Shashamane: Desencanto da Promessa Rastafari

SHASHAMANE, ENTRADA DA CIDADE

SHASHAMANE | Etiópia: Shashamane é a "terra prometida" do mundo Rastafari. Localizada em à margem de uma estreita rodovia no antigo vale de Rift, é uma paisagem caracterizada por árvores esparsas, dotadas de troncos do tamanho de casas que se destacam em meio aos campos cultivados que brilham como o bronze à luz do crepúsculo. Entretanto, apesar do cenário, à primeira vista paradisíaco, Shashamane está longe de ser um paraíso. Desmond Martin, um pioneiro jamaicano que se estabeleceu há 30 anos na terra doada pelo rei Haile Selassie, comenta: "Nós amamos a Etiópia.
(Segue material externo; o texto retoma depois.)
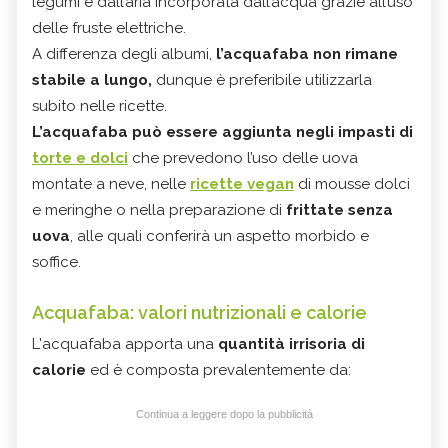
legumi e dall’aria incorporata dall’acqua grazie all’uso
delle fruste elettriche.
A differenza degli albumi,
l’acquafaba non rimane
stabile a lungo,
dunque è preferibile utilizzarla
subito nelle ricette.
L’acquafaba può essere aggiunta negli impasti di
torte e dolci
che prevedono l’uso delle uova
montate a neve, nelle
ricette vegan
di mousse dolci
e meringhe o nella preparazione di
frittate senza
uova
, alle quali conferirà un aspetto morbido e
soffice.
Acquafaba: valori nutrizionali e calorie
L'acquafaba apporta una
quantità irrisoria di
calorie
ed è composta prevalentemente da:
Continua a leggere dopo la pubblicità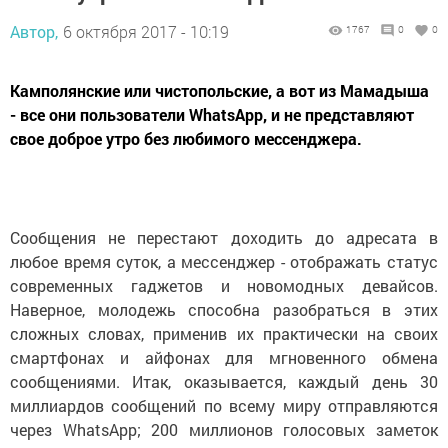
Автор,
6 октября 2017 - 10:19
1767
0
0
Камполянские или чистопольские, а вот из Мамадыша
- все они пользователи WhatsApp, и не представляют
свое доброе утро без любимого мессенджера.
Сообщения не перестают доходить до адресата в
любое время суток, а мессенджер - отображать статус
современных гаджетов и новомодных девайсов.
Наверное, молодежь способна разобраться в этих
сложных словах, применив их практически на своих
смартфонах и айфонах для мгновенного обмена
сообщениями. Итак, оказывается, каждый день 30
миллиардов сообщений по всему миру отправляются
через WhatsApp; 200 миллионов голосовых заметок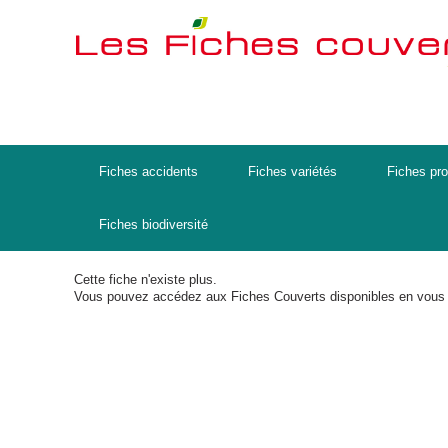
Fiches accidents
Fiches variétés
Fiches pro
Fiches biodiversité
Cette fiche n'existe plus.
Vous pouvez accédez aux Fiches Couverts disponibles en vous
A Etiópia é a nossa "Terra Santa" mas ainda estamos longe de ser considerados cidadãos etíopes".

Mais conhecidos pela música, o reggae, os cabelos crescidos enrolados em mechas, dreadlocks, as roupas coloridas e o alto consumo de marijüana, os seguidores da fé rastafari celebraram, dia 23 de julho, o mais importante dos seus dias santos, que comemora o nascimento de Selassie, o líder etíope a quem os rastafaris adoram como o "messias negro" [ainda que Selassie não fosse exatamente negro, antes, mestiço...]

Em Shashamane, a festividade tem um gosto meio amargo. Quase meio século depois que os primeiros 12 caribenhos migraram para lá, em busca do sonho de retorno à Terra Mãe, poucos rastafaris são reconhecidos oficialmente como filhos da Etiópia. Pior, os rastafaris perderam 95% da terra que ganharam de Selassie, nos anos de 1970, confiscada pelo regime socialista etíope. O governo da terra-mãe tem sido padrasto. Além disso, os rastafaris da Etiópia têm enfrentado a fome, as revoluções, a desconfiança das autoridades que desaprovam o uso da maconha e o ceticismo local sobre a "divindade" de Haile Selassie.
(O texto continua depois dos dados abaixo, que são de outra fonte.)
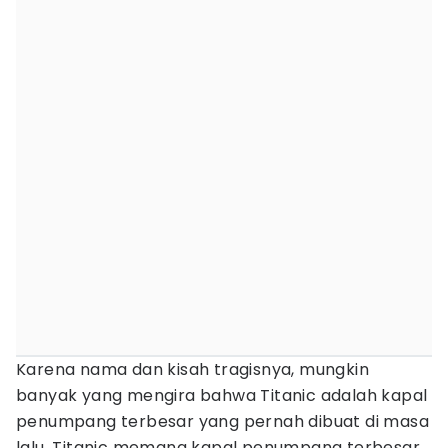
Karena nama dan kisah tragisnya, mungkin
banyak yang mengira bahwa Titanic adalah kapal
penumpang terbesar yang pernah dibuat di masa
lalu. Titanic memang kapal penumpang terbesar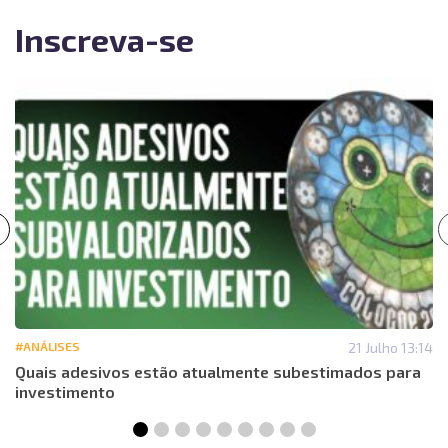
Inscreva-se
#ANÁLISES
21 Julho 13:14
Quais adesivos estão atualmente subestimados para
investimento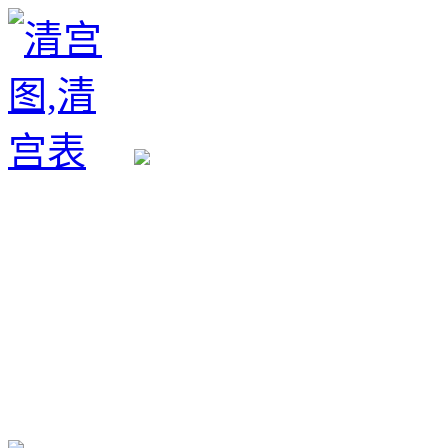
生育政策
备孕经验
备孕生男
备孕生女
怀孕验孕
孕期检查
孕期饮食
男女早知
孕期知识
育儿工具
清宫图表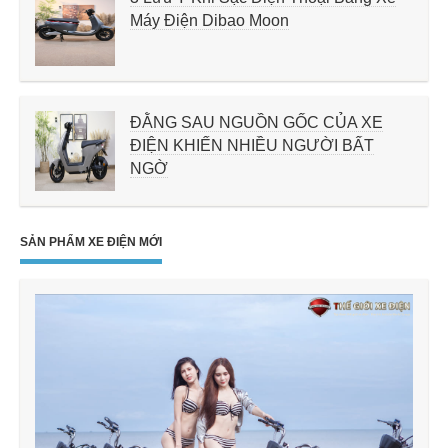
Máy Điện Dibao Moon
ĐẰNG SAU NGUỒN GỐC CỦA XE
ĐIỆN KHIẾN NHIỀU NGƯỜI BẤT
NGỜ
SẢN PHẨM XE ĐIỆN MỚI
Apesar de tudo, entre 200 a 300 famílias rastafari persistem no sonho da terra-mãe e formam uma comunidade eclética que inclui pessoas de países caribenhos, do Reino Unido e dos Estados Unidos entre outras nacionalidades. Alguns têm pequenos negócios, outros, trabalham para pequenas organizações. Os etíopes, de cultura bastante conservadora, vêem os rastafaris com uma mistura de curiosidade e condescendência.
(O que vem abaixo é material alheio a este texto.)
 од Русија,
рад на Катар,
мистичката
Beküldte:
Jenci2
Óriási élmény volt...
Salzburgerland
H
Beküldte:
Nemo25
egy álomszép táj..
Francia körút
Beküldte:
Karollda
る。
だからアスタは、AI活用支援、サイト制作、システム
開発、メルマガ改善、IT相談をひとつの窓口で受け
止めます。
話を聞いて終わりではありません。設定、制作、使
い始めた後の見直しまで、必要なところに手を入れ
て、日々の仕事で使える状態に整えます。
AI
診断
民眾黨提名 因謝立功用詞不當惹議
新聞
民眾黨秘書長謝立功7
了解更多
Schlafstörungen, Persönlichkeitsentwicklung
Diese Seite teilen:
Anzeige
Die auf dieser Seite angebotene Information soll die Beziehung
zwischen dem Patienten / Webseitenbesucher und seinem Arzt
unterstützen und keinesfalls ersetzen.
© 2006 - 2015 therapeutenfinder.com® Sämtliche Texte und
Taye Kebede, etíope, professor de escola dominical explica: "Eles [os rastafaris] são boas pessoas que pensam em Shashamane como a terra santa dos negros. Mas nós não aprovamos o uso da droga. Eles estão criando um mercado de consumo de marijüana e alguns fazendeiros cultivam a erva ao invés de batatas". Sobre Selassie, diz o professor; "Nós o conhecemos [Selassie] melhor que eles [os rastafaris] e ele foi apenas um rei e, a certa altura, um governante bastante autocrático".


Retrospectiva Histórica

O rastafarianismo, que surgiu na Jamaica nos anos de 1920, em seus primórdios, era um movimento de consciência negra que re-interpretava profecias bíblicas, contra o racismo e o colonialismo. Os primeiros líderes defenderam o retorno à África dos descendentes de escravos. Quando Haile Selassie, conhecido então como Ras Tafari Mekonen [ou Makonen], foi coroado imperador da Etiópia, em 1930, ele e seu país tornaram-se inspiração espiritual para o movimento.

Selassie jamais se sentiu confortável com a crença rastafari em sua [dele, Selassie] divindade. Todavia, em 1950, ele criou Shashamane: 1.250 acres de terra, 150km ao sul de Adis Abeba, capital do país, para o assentamento dos rastafaris que desejassem viver na Etiópia. Em 1974, Selassie foi deposto e um governo militar socialista assumiu o poder. Nos anos de 1980, a comunidade rastafari estava em uma situação de ostracismo, mal vista pelas autoridades, por conta de sua associação com o ex-imperador. A população rastafari de Shashamene ficou reduzida a cerca de 50 pessoas.

A situação melhorou com a ascenção do governo democrático. O número de rastafaris na cidade vem aumentando lentamente e trabalhadores especializados estão seestabelecendo em Shashamane. O lugar, por sua história e pela aura de religiosidade envolvida em sua fundação, vem se tornando um destino turístico.

Na comemoração do aniversário de Selassie, uma espécie de rasta-natal, milhares de pessoas visitam Shashamene para participar das festividades, embaladas ao som do reggae. A viúva do outro ídolo rastafari, o cantor e compositor pioneiro do reggae, Bob Marley - Rita Marley, simpatizante da comunidade, criou uma escola e uma clínica na cidade.